■ AVAILABLE DATA ■
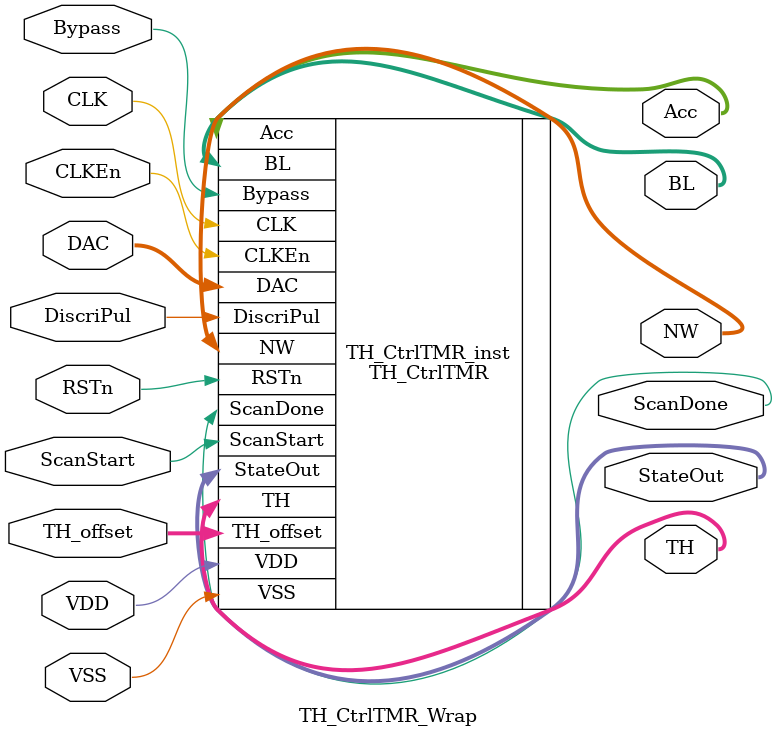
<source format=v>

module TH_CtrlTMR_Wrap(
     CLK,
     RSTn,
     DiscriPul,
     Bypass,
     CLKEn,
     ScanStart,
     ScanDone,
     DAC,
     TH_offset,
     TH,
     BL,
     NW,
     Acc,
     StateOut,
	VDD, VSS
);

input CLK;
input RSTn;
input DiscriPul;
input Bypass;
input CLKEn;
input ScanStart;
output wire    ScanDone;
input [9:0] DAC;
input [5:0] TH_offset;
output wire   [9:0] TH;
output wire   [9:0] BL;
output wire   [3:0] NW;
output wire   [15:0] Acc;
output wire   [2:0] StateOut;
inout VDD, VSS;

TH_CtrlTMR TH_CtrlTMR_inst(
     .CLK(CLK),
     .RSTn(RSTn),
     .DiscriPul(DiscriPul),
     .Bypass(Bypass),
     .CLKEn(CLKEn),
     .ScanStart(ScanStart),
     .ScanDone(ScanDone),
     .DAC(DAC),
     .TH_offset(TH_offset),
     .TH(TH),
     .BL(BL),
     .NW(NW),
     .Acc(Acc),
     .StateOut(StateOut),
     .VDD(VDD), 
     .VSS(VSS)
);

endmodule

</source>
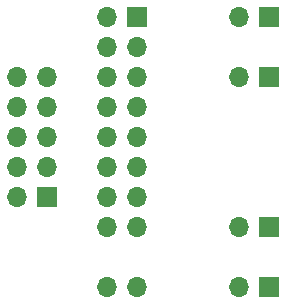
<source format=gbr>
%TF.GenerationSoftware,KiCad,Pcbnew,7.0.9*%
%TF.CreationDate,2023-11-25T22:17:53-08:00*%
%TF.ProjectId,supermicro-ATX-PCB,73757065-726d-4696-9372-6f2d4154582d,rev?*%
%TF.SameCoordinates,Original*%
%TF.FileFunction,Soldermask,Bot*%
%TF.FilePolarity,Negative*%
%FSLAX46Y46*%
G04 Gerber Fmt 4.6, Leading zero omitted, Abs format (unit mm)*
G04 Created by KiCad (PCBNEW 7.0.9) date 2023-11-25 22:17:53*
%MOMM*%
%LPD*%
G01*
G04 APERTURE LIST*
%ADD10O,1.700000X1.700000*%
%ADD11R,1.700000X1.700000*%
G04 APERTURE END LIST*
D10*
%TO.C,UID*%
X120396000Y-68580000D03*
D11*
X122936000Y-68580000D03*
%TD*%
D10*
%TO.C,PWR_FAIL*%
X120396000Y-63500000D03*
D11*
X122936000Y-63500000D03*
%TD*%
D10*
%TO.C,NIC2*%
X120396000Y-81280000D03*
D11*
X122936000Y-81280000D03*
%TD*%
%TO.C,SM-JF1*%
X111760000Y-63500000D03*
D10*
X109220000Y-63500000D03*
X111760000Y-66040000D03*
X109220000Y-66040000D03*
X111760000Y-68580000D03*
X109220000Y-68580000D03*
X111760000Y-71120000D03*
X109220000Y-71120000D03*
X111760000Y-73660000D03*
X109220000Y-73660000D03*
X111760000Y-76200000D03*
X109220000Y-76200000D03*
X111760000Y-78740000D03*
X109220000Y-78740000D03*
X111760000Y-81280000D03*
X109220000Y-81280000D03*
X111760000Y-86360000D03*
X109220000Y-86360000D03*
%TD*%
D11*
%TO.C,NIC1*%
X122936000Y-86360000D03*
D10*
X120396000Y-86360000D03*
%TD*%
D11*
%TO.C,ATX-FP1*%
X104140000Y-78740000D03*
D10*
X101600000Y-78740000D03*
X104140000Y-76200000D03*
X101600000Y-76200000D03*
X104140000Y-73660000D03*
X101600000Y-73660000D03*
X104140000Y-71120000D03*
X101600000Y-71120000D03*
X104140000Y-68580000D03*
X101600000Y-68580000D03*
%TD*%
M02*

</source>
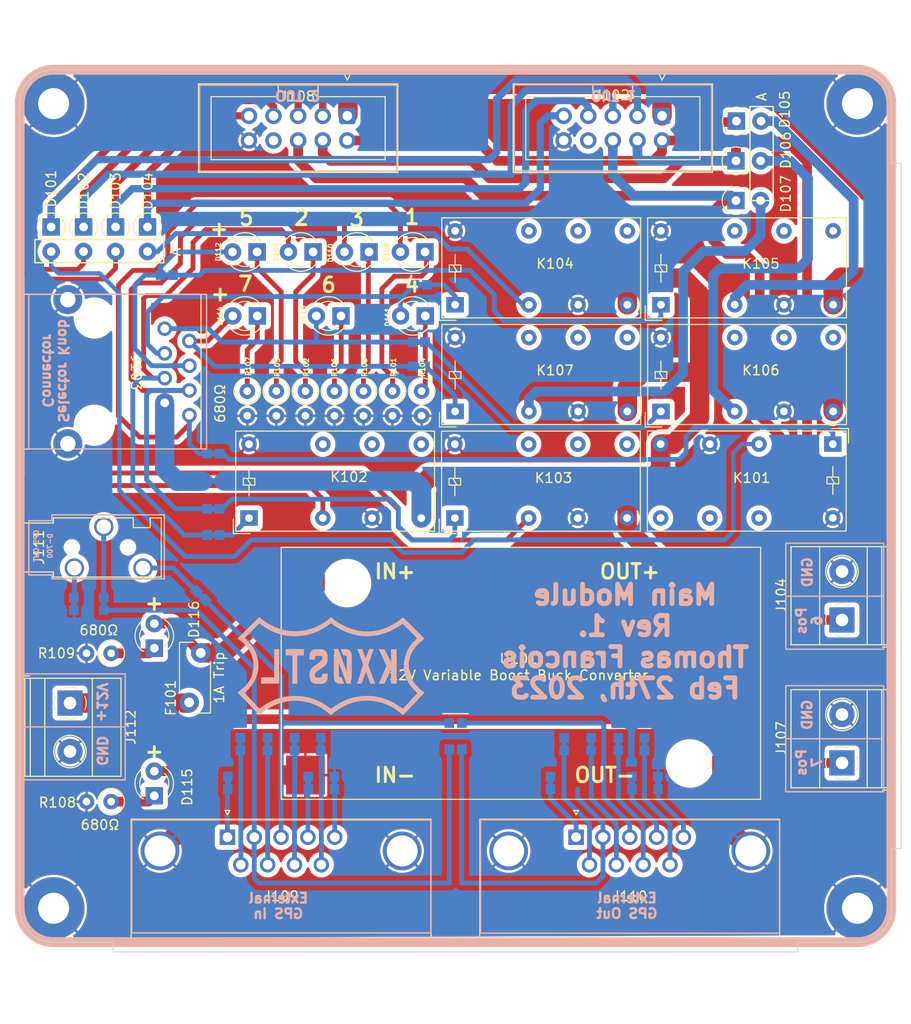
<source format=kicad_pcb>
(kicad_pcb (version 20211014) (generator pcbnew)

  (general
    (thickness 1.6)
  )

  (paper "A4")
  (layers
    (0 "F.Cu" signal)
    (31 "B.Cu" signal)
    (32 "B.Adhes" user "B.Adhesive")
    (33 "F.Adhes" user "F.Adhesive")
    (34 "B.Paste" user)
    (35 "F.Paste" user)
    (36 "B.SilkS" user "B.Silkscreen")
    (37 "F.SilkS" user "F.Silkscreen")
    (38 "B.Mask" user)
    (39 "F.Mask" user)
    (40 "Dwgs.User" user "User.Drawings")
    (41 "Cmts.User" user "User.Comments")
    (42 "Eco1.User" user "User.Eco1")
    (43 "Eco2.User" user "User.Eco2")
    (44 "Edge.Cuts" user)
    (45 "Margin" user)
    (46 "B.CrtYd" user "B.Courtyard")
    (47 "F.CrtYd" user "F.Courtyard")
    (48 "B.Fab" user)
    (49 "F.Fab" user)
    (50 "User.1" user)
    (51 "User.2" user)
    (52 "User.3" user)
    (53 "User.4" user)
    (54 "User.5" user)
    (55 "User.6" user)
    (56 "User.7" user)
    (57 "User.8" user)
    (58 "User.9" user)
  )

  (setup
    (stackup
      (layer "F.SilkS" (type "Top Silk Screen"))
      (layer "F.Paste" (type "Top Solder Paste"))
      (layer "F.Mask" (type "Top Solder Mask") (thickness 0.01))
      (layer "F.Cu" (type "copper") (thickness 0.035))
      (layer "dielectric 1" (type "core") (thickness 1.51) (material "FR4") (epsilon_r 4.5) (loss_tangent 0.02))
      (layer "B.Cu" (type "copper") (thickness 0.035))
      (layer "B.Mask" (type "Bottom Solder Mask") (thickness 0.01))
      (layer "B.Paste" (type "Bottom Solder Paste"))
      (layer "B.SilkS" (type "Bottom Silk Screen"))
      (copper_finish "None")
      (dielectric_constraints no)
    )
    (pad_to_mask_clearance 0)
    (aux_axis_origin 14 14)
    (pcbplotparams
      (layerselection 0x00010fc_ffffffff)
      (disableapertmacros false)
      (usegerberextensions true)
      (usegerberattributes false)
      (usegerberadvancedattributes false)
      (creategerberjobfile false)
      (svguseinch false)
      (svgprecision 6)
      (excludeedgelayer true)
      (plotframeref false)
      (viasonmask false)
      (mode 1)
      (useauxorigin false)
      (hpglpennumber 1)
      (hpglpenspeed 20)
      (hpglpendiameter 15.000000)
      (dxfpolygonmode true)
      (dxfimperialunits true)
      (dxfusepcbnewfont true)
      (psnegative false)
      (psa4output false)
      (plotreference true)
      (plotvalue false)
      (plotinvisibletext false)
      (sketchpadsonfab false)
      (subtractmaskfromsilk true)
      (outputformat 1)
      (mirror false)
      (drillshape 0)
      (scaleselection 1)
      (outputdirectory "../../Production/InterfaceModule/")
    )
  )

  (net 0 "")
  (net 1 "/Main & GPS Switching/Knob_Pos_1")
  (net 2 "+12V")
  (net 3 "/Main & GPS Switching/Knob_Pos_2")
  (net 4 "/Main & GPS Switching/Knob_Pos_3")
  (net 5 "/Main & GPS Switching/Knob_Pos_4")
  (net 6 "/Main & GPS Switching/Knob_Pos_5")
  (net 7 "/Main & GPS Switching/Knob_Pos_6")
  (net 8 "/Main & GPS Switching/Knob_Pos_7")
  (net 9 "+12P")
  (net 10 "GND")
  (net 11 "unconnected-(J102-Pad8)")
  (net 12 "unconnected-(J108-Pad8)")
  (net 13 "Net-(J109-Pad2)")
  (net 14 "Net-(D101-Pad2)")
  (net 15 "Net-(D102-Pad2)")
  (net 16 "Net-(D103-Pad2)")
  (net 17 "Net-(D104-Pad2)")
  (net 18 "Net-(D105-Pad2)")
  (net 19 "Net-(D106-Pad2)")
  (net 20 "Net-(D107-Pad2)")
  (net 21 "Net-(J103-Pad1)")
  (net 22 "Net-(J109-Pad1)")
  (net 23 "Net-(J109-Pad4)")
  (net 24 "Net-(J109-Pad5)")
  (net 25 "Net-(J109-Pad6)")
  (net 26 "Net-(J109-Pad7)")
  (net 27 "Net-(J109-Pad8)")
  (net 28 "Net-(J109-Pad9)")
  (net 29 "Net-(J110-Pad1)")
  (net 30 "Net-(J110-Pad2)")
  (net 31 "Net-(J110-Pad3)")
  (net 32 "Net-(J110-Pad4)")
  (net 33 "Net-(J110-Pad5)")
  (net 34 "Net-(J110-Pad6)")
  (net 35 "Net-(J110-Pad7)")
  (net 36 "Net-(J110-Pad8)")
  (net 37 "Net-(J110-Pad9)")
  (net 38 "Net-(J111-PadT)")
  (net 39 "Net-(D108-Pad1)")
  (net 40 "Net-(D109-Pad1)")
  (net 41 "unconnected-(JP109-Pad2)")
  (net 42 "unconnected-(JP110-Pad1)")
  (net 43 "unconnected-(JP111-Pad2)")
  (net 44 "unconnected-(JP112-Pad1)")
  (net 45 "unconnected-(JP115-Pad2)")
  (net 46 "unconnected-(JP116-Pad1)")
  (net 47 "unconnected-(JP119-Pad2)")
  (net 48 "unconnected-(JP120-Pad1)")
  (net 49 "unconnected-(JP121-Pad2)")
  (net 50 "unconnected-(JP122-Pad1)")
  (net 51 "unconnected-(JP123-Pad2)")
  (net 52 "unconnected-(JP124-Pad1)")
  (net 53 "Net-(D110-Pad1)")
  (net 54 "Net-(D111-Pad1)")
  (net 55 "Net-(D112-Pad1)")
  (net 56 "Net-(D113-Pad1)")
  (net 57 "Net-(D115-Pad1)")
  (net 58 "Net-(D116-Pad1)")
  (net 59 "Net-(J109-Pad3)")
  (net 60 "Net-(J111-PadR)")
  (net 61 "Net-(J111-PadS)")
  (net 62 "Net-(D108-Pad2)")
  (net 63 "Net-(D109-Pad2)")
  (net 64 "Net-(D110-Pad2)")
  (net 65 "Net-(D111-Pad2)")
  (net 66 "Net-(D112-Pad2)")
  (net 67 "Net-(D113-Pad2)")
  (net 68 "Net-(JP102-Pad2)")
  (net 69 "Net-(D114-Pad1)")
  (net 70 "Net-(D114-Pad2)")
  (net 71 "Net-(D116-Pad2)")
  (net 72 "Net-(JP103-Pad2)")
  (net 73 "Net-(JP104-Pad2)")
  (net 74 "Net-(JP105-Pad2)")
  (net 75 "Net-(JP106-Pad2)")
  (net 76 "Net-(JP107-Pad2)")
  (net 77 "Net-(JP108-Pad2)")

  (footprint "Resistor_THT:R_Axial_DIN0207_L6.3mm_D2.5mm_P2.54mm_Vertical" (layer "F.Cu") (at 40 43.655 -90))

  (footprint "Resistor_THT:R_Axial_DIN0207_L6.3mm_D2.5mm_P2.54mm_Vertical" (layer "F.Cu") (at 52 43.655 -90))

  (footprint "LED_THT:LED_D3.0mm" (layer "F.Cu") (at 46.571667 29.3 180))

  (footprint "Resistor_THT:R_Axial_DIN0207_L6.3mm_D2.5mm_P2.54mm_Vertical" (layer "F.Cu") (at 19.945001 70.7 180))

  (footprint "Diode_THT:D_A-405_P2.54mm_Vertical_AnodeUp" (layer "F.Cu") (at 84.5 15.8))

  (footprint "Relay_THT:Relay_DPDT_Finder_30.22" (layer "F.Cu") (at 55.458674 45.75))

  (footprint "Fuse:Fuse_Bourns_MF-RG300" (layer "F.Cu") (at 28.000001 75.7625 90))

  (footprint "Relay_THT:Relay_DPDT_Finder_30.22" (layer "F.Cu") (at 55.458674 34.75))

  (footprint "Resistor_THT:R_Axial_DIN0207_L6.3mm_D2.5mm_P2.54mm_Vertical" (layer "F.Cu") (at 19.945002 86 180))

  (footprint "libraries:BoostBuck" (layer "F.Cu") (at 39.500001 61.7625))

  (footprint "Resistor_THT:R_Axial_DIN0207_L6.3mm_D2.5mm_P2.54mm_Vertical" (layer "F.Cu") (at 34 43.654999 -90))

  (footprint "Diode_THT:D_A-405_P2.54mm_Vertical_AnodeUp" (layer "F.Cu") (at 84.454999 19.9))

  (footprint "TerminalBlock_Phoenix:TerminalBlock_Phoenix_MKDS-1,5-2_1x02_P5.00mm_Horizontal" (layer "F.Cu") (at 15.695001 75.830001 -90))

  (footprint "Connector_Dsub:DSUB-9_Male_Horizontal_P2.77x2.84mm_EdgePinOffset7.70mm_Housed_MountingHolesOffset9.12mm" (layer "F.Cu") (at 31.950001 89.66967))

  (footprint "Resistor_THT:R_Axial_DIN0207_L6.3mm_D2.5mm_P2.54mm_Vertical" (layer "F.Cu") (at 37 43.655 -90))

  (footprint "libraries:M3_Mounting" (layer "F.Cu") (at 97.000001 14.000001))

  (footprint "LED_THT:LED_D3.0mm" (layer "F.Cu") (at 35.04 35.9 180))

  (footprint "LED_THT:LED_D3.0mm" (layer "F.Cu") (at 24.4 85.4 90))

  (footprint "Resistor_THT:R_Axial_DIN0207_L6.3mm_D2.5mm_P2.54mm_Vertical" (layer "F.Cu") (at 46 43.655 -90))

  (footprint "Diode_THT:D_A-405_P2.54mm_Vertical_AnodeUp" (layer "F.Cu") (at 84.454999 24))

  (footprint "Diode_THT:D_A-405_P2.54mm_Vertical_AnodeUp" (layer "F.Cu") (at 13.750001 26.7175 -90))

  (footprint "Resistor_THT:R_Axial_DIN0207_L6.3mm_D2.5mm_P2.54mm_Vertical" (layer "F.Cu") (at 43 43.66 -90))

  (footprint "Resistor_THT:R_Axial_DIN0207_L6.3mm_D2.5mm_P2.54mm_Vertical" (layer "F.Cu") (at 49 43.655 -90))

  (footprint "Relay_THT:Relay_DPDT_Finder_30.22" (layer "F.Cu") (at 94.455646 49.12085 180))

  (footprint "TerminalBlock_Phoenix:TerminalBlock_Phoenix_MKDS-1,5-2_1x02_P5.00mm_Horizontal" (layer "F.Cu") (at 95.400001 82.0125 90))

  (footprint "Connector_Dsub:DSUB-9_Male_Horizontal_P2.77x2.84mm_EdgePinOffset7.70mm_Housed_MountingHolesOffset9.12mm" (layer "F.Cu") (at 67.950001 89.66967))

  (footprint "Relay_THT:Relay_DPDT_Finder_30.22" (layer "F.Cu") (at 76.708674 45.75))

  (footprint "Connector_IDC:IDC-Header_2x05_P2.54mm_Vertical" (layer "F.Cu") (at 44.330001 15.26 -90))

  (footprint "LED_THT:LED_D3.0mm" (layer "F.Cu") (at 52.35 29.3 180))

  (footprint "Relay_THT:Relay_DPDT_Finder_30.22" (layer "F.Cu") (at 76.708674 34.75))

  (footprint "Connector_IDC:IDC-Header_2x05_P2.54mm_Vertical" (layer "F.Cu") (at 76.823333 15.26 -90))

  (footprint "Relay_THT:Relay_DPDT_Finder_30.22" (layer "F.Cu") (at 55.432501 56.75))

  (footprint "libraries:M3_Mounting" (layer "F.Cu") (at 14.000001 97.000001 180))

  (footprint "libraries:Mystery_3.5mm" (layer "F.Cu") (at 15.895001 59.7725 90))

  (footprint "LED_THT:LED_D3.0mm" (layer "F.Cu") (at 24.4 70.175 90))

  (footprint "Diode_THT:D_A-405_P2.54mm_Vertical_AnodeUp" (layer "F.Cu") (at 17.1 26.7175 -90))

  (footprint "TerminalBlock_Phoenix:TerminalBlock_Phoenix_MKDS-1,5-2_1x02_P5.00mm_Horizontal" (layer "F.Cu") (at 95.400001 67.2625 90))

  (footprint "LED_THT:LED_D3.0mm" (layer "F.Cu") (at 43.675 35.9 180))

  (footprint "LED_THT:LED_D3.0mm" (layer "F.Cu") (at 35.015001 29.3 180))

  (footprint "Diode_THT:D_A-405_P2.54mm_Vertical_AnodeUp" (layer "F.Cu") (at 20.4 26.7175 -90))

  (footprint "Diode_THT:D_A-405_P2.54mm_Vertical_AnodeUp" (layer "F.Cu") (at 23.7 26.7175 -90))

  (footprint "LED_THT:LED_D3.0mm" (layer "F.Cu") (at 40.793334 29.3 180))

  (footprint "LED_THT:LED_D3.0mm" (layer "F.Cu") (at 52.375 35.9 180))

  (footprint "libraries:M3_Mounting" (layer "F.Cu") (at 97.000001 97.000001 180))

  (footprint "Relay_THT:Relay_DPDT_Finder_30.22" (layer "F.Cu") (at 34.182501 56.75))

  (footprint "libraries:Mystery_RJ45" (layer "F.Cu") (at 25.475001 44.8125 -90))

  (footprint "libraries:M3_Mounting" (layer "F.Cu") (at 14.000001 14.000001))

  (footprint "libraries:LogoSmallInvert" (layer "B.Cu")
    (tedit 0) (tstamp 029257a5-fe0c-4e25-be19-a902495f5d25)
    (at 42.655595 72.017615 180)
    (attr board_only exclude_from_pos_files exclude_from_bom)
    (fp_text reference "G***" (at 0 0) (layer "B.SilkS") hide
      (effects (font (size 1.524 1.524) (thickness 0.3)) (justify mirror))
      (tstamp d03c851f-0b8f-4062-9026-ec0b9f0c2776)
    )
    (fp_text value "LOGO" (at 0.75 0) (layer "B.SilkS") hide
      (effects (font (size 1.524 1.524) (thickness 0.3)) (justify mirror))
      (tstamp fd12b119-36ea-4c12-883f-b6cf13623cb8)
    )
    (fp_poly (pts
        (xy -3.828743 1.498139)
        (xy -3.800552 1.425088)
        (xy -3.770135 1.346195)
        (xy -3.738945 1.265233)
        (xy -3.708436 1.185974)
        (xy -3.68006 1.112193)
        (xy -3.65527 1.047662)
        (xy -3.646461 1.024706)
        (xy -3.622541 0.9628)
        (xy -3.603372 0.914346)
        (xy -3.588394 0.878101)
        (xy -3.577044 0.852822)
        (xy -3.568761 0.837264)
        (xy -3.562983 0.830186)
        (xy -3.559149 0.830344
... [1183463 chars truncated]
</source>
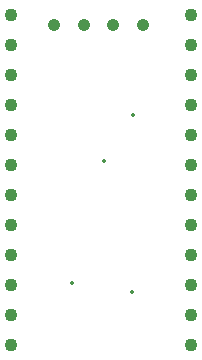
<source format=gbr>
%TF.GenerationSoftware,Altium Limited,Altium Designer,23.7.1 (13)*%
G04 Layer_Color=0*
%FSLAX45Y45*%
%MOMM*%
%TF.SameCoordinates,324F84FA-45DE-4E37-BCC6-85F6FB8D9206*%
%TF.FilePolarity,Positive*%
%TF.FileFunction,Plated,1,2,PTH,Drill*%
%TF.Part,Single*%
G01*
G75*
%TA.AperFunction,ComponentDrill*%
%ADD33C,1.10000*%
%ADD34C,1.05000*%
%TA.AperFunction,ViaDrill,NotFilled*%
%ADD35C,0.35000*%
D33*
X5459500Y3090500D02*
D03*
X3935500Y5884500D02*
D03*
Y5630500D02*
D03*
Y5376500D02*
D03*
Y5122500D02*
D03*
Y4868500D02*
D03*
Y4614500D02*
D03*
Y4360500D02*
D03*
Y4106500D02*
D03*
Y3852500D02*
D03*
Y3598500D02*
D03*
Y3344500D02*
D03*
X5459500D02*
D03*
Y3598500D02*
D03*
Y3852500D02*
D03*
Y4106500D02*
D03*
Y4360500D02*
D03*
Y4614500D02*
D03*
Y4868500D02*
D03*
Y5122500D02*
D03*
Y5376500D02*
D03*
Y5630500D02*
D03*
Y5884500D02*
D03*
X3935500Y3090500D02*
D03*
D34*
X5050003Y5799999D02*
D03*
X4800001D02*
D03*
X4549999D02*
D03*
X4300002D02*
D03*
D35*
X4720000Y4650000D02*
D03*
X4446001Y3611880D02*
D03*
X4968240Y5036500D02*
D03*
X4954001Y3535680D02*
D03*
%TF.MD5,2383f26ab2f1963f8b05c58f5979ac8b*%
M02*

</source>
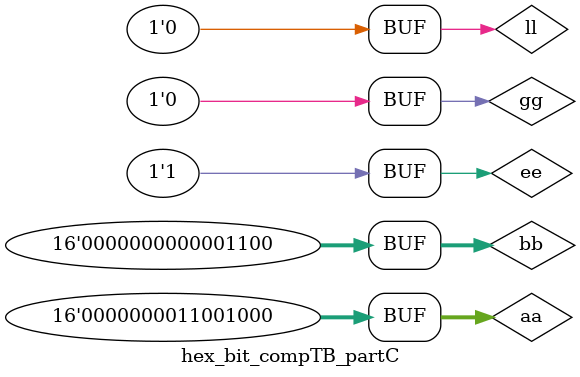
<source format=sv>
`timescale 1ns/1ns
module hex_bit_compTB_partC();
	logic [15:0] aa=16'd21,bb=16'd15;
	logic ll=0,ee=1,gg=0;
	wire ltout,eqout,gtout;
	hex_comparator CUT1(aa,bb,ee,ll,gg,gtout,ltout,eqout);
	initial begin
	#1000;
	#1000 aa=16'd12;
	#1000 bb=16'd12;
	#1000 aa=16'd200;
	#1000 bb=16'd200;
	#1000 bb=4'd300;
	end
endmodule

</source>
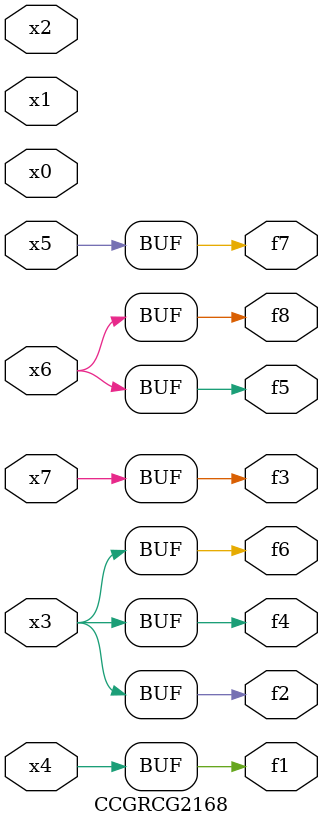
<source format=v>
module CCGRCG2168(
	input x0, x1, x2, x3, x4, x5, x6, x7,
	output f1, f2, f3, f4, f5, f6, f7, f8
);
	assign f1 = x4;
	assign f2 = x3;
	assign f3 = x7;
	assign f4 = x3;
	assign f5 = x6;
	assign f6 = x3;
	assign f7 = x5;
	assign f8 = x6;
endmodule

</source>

■ WORK TO BE COMPLETED ■
Among the entries above, how many lines hold the string "FilePolarity"? Answer with the bare number.

■ RESULT FOR THIS EXERCISE ■
2